Dataset extract:

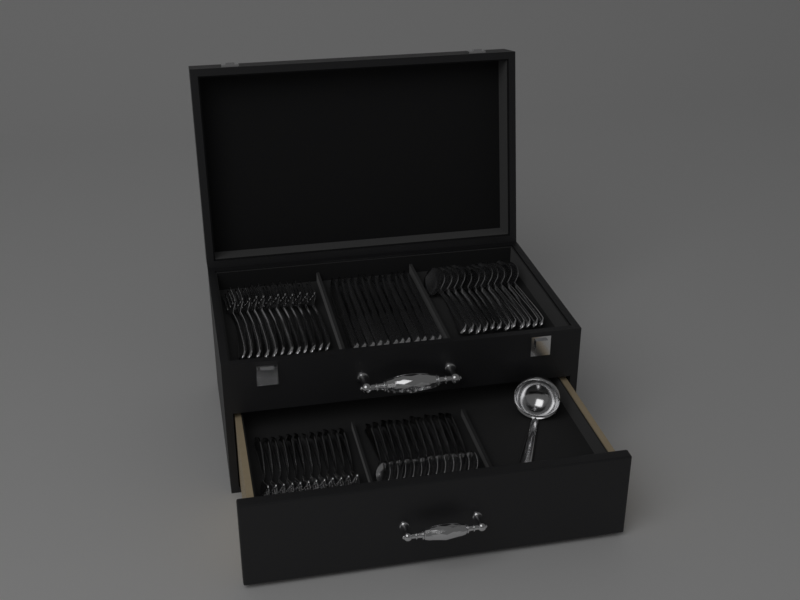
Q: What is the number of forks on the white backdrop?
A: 24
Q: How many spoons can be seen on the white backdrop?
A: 24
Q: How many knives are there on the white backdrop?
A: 12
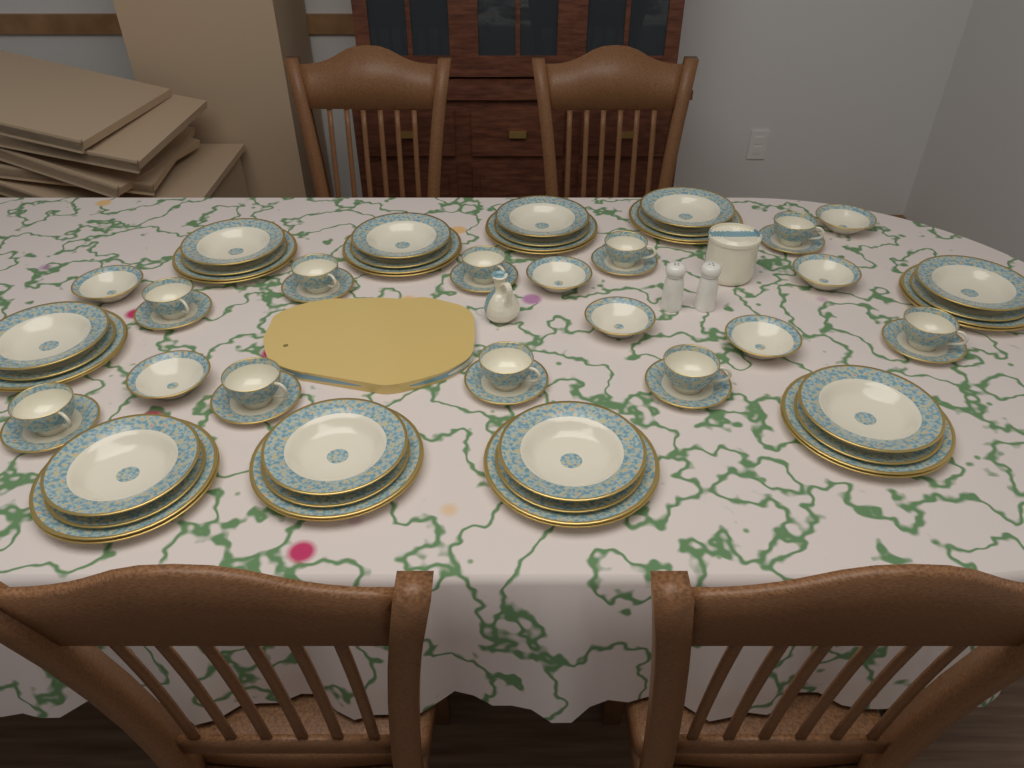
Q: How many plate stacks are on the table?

Task brief: Can you copy the material above word for word, leaving out the pictures?

Output:
Q: What is the number of forks on the white backdrop?
A: 24
Q: How many spoons can be seen on the white backdrop?
A: 24
Q: How many knives are there on the white backdrop?
A: 12
Q: How many plate stacks are on the table?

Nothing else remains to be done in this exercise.